Histórias da Medicina Portuguesa

No termo de uma vida de trabalho, todos temos histórias a contar. Vamos também aprendendo a ler a História de um modo pessoal. Este blogue pretende viver um pouco da minha experiência e muito dos nomes grandes que todos conhecemos. Nos pequenos textos que apresento, a investigação é superficial e as generalizações poderão ser todas discutidas. A ambição é limitada. Pretendo apenas entreter colegas despreocupados e (quem sabe?) despertar o interesse pela pesquisa mais aprofundada das questões que afloro.
Espero não estar a dar início a um projecto unipessoal. As portas de Histórias da Medicina estão abertas a todos os colegas que queiram colaborar com críticas, comentários ou artigos, venham eles da vivência de cada um ou das reflexões sobre as leituras que fizeram.

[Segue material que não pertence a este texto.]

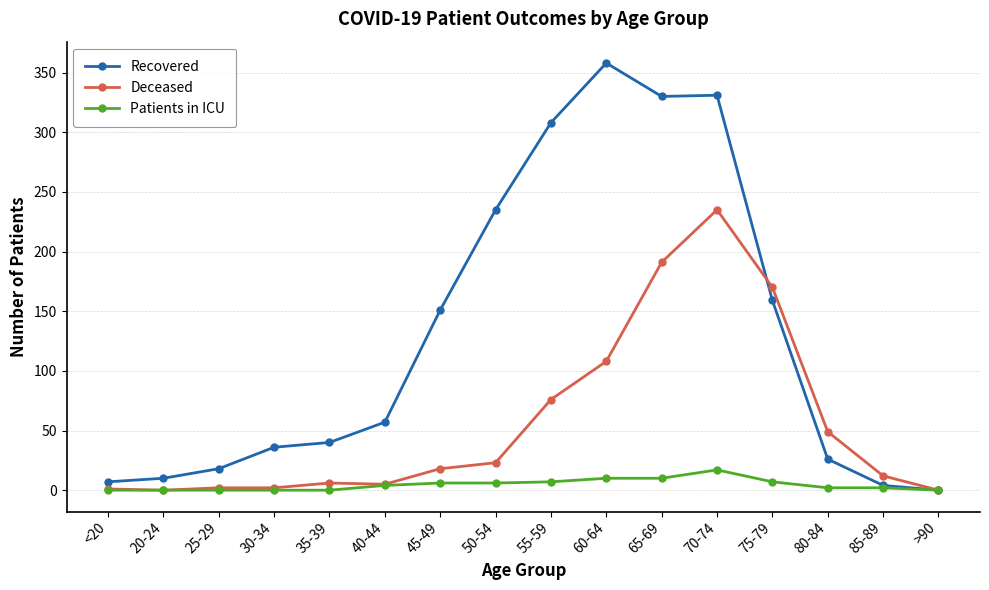

Which series has the largest range (max minus min)?

Recovered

quinta-feira, 28 de abril de 2016


DEMÊNCIA E EUTANÁSIA*


                          Auto-retrato de William Utermohlen

A demência é uma coisa terrível. Se a história da tua vida estivesse escrita num quadro negro, seria como uma esponja que fosse apagando tudo, de baixo para cima. Esqueces primeiro o que comeste ao pequeno-almoço. Depois, não sabes o que fizeste ontem nem onde estiveste a semana passada. A seguir, não te lembras do sítio onde guardaste os óculos ou o telemóvel. Mais tarde, desaprendes de fazer coisas. Dar o nó dos atacadores dos sapatos, por exemplo, é um conjunto complexo de gestos que a aprendizagem automatizou. As pequenas tarefas de cada dia perdem esse automatismo e tornam-se enigmas – ia dizer puzzles – impossíveis de resolver. Dás conta de estar a perder qualidades e ficas deprimido. A progressão da doença é inexorável. Começas por desconhecer os teus netos e a seguir não sabes que tens filhos. A dada altura, nem a tua mulher reconheces. Lembro-me de uma senhora muito educada que, numa fase adiantada da doença, dizia respeitosamente ao marido: «Não percebo o que é que o senhor está a fazer na minha cama».
A perda da afetividade acompanha a deterioração da capacidade de raciocínio. Vai, tudo, piorando aos poucos. Às tantas, não amas ninguém, não conheces ninguém e não entendes nada do que se passa à tua volta. Ignoras-te a ti próprio. Deixaste de ter alma. Continuas apenas a sentir fome e sede e a experimentar dor. A dor perdura e tarda em sumir. É dos últimos indícios do «eu» a desaparecer.
Quem perde, de todo e de vez, a capacidade de sentir e de pensar, deve ser considerado morto. Terá direito a apagar-se, sem mais sofrimento e com um mínimo de dignidade. Trata-se de um gesto de piedade. Acho que se devem ajudar esses corpos que foram gente a deixar o mundo. Assim, não sofrem mais, não provocam sofrimento em ninguém e não dão trabalho nem despesa. Eu queria que me fizessem isso, se chegasse a esse ponto…


*Texto modificado do romance “Gerações”, por publicar.